每個(gè)鋅指蛋白motif是由一個(gè)α螺旋和兩個(gè)反向的β折疊結(jié)構(gòu)組成，根據(jù)每個(gè)鋅指蛋白motif中α螺旋的第1、3、6位氨基酸殘基的不同特異性地識(shí)別DNA中三個(gè)連續(xù)的堿基。所以一個(gè)鋅指結(jié)構(gòu)單元（通常包含3～6個(gè)鋅指蛋白）能夠特異性得識(shí)別18～36bp的雙鏈DNA序列。而具有核酸內(nèi)切酶功能的DNA切割域來(lái)源于ⅡS型核酸內(nèi)切酶Fox Ⅰ，ⅡS型核酸內(nèi)切酶具有識(shí)別和切割核酸的功能，但是每項(xiàng)功能由不同的結(jié)構(gòu)域來(lái)執(zhí)行，利用該酶的這一特點(diǎn)進(jìn)行人工改造，保留非特異性的內(nèi)切酶的功能，將它與人工合成的DNA特異性識(shí)別結(jié)構(gòu)域如鋅指結(jié)構(gòu)域相連，就產(chǎn)生了具有針對(duì)特定的DNA序列進(jìn)行識(shí)別并切割的人工核酸酶ZFN。

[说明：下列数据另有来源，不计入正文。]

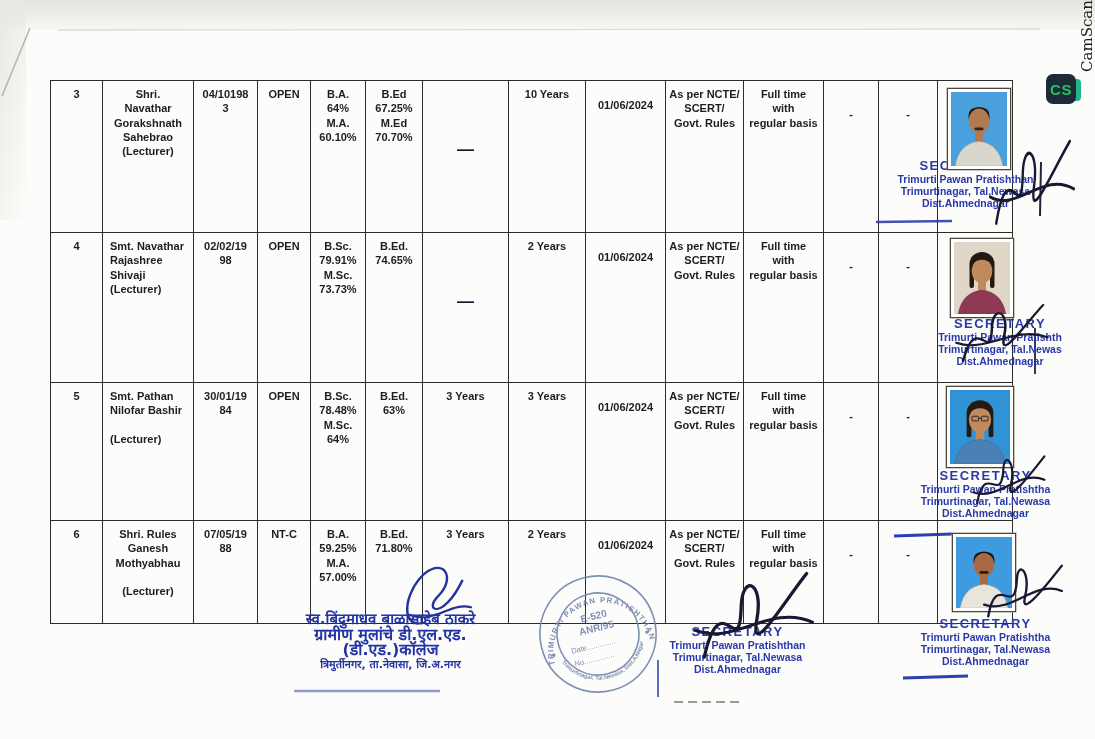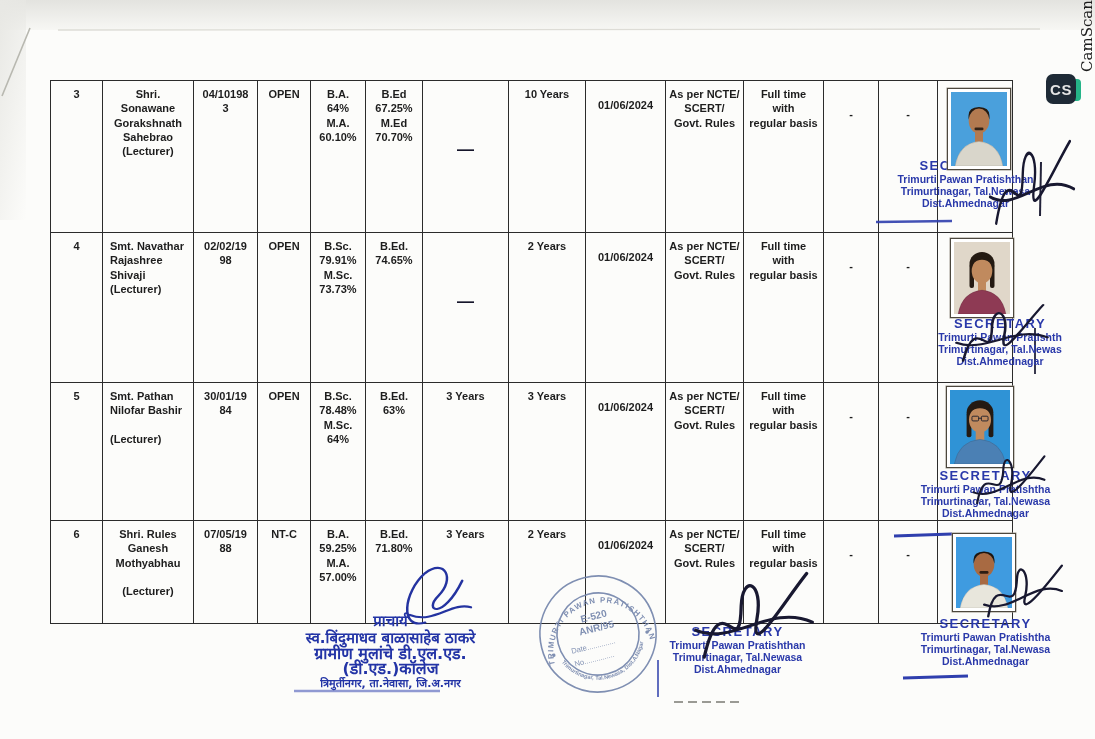"Shri." td { text: Sonawane -> Navathar }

ZFN的基因編輯效率相對(duì)于傳統(tǒng)的同源同組效率來(lái)講有所提高，但也只停留在30%左右。而且由于上下文依賴(lài)（即ZFN的各個(gè)鋅指結(jié)構(gòu)單位單位并不是完全獨(dú)立的而是存在相互影響）脫靶效應(yīng)很?chē)?yán)重，對(duì)細(xì)胞而言會(huì)產(chǎn)生很大的毒性。加之掌握Z(yǔ)FN關(guān)鍵技術(shù)只有少數(shù)公司，所以新的一代基因編輯技術(shù)應(yīng)運(yùn)而生。

2 TALEN技術(shù)

Transcription activator-like effectors（TALE）TALEs是自然界本來(lái)存在的，1989年第一次發(fā)現(xiàn)是在一種植物致病菌黃單胞桿菌屬Xanthomonas中。2007年，發(fā)現(xiàn)TALE能特異性結(jié)合DNA序列。2009年，TALE氨基酸序列與核算靶序列的對(duì)應(yīng)關(guān)系被破譯。TALE包含的DNA結(jié)合結(jié)構(gòu)域由一系列的33到35個(gè)氨基酸組成的重復(fù)的結(jié)構(gòu)組成，每個(gè)結(jié)構(gòu)可以識(shí)別一個(gè)bp的核酸。TALE能特異性識(shí)別DNA能力是有兩個(gè)高度可變的氨基酸殘基決定的，這兩個(gè)氨基酸被稱(chēng)為RVDs（the repeat-variable diresidues），TALE的DNA結(jié)合域的氨基酸序列與其結(jié)合的DNA序列之間有著相對(duì)恒定的對(duì)應(yīng)關(guān)系。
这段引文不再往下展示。